Speaking at a Constitution Day celebration hosted by Hillsdale College in Michigan, Mediate reports, Barr remarked:

“You know, putting a national lockdown, stay at home orders, is like house arrest. Other than slavery, which was a different kind of restraint, this is the greatest intrusion on civil liberties in American history.”

Yes, he actually said that. Being forced to wear a mask or not go to your favorite bar? You’re a slave. Upset that your children have to attend school virtually? You’re all slaves. If you’re asked to sacrifice for the common good so more people won’t die, that’s slavery.

Pulitzer Prize-winning historian Jon Meacham was having none of the attorney general’s bullshit, remarking during an appearance on CNN, saying Barr’s absurd comparison was:

“Designed to feed a sense of paranoia and fear on behalf of an administration that is relying not on a message or an agenda of hope, grounded in traditional American understandings of liberty, and is instead is betting on finding just the right number of Americans in the right number of states who will say ‘yeah, we’re scared, we’re mad, we want a tough guy.

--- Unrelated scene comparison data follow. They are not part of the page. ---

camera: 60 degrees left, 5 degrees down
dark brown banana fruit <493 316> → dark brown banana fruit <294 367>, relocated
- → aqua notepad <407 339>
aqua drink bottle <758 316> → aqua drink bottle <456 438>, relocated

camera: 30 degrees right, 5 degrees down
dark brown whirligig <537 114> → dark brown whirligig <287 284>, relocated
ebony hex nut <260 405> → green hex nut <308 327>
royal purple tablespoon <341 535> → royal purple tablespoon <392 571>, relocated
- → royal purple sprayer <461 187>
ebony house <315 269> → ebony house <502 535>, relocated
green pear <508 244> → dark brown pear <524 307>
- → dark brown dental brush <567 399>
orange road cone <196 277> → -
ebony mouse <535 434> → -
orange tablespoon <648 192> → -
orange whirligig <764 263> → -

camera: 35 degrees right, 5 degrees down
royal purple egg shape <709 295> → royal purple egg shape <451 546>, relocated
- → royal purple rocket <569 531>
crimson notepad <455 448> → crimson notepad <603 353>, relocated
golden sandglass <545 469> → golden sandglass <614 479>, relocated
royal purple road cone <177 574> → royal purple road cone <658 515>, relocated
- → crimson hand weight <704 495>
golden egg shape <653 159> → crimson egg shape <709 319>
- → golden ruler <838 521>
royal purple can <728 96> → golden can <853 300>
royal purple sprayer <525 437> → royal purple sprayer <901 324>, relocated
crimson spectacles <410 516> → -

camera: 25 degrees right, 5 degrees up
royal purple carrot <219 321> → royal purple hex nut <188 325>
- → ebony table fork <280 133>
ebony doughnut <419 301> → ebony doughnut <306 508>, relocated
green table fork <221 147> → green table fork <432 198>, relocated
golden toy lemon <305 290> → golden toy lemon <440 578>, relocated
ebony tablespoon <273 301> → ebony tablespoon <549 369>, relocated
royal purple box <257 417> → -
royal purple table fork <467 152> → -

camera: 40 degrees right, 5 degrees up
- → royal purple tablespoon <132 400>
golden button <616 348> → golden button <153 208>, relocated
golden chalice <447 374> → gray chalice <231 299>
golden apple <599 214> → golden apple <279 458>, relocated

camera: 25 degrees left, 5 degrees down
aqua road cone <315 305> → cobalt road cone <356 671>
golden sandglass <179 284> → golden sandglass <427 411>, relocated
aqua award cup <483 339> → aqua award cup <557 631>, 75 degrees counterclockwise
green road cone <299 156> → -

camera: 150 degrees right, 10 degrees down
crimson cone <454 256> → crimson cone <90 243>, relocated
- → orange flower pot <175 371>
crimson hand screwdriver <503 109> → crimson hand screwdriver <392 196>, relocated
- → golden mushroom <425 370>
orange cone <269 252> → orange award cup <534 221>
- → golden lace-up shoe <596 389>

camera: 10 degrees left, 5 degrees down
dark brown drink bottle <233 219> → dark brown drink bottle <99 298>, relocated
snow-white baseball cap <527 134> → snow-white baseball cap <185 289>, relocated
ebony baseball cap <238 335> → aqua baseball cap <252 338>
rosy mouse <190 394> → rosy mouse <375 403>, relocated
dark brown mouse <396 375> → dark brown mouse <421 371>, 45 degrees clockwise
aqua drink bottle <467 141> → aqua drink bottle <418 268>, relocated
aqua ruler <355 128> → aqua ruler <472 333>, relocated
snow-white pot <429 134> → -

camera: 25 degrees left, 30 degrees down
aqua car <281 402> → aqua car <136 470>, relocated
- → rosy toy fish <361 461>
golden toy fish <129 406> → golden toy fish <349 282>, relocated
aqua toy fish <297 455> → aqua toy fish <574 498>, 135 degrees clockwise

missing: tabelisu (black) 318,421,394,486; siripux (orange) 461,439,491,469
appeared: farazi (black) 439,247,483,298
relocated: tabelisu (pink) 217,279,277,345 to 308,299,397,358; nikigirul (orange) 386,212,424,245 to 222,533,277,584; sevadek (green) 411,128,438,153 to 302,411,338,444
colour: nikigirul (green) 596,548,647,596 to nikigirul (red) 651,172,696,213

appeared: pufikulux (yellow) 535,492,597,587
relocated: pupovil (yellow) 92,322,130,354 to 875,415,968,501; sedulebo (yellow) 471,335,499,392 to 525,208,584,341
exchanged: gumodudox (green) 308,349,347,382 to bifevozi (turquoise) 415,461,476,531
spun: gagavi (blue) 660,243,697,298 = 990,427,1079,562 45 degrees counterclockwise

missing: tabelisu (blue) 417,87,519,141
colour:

“If you think that this is akin to slavery, you obviously never suffered under the burden of slavery in real time or in its longtime system of segregation and the denial of the suffrage and voting rights that grew out of it.”

Others expressed their outrage over what the attorney general said on Twitter:

As he continues to make clear, Barr is just as unfit for office as the man he so slavishly serves.